Ask your child if she knows why the teacher wants to see you. Listen to your youngster carefully. Don't say anything that will lead him to think you blame the teacher and don't let him get away with blaming the teacher as an excuse for his behavior. Children need to learn to be responsible for their own actions.
Ask the teacher exactly what happened — you need to know the specific behavior, how frequently and under what circumstances it has occurred. This will give you an idea of the underlying cause. Listen to what the teacher has to say and ask what you can do to help. Indicate that you are most concerned with solving the problem and helping your child succeed in school.
Most all children misbehave at one time or another. Work with the teacher to assess the situation and decide on a plan to change the inappropriate behavior. If necessary, offer to meet again at a later date, to re-evaluate the situation and determine if the plan is working.
Review school policy and reinforce the values you have taught your child at home. Don't get angry. If you stay in control, your child will listen to you and feel secure. Tell your youngster calmly but firmly the behavior is unacceptable and you do not expect it to happen again. Again, you will want to keep the focus on her behavior. Do not allow your child to make excuses or distract you from the issue at hand. Be sure she understands the importance of not repeating the wrong behavior.

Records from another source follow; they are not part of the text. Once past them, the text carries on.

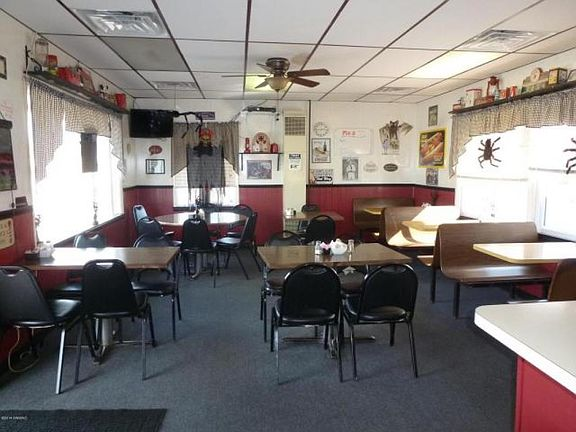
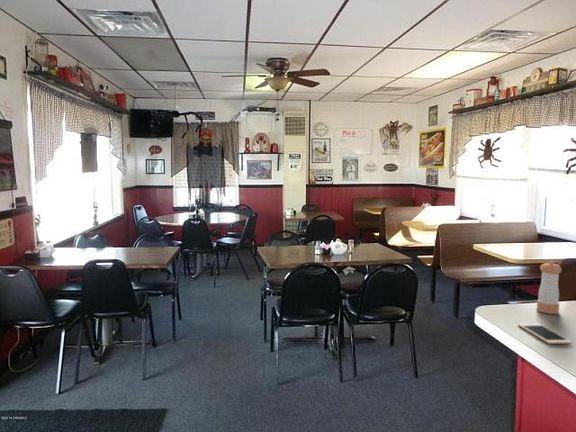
+ cell phone [517,322,573,345]
+ pepper shaker [536,261,563,315]
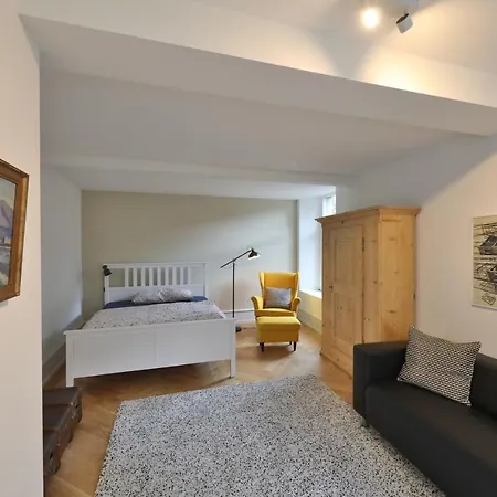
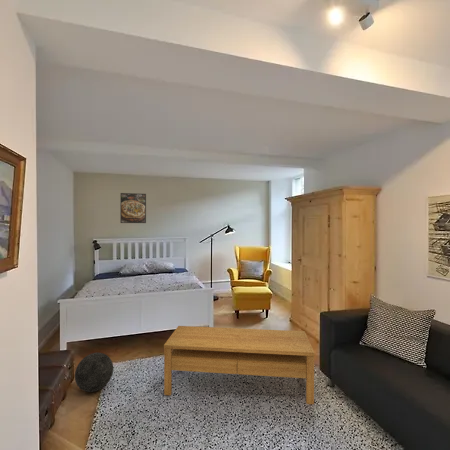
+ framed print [119,192,147,224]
+ coffee table [163,325,316,405]
+ ball [74,352,114,393]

The best way to deal with behavior problems at school is to stop them before they start. Here are some steps you can take to help prevent problems at school.
Ask for a conference early in the school year rather than waiting for conference invitation. Meeting early, before any problems arise, can help establish a good working relationship as well as provide an opportunity to inform teachers of any specific concerns that affect your child. If problems do arise, you and the teacher already know each other and will be more comfortable working together to help improve your child's behavior.
Children whose parents are often seen in the classroom, and on the school grounds, have fewer instances of misbehavior. Volunteering at your child's school can take many forms depending on your time and skills. Parent volunteers are often needed to help students practice their reading skills, or to copy off worksheets, perform recess duty or help supervise field trips.
Children are happy and proud when their parents come to school. Your involvement will help your child's school performance, decrease incidents of misbehavior and improve his status among his peers. If you work during the day, you might offer to serve refreshments at the PTA meeting or help with an after school homework clinic. The important thing is to provide some support for your child, the teacher and the school.
Remember, if the teacher says your child is misbehaving, chances are very high that your child is misbehaving! The issue may seem like a little thing to you, but it can be a big problem to a teacher with 20 to 30 other students in her class. It is to your youngster's benefit to always try to be understanding and helpful and work in conjunction with the teacher when problems occur at school.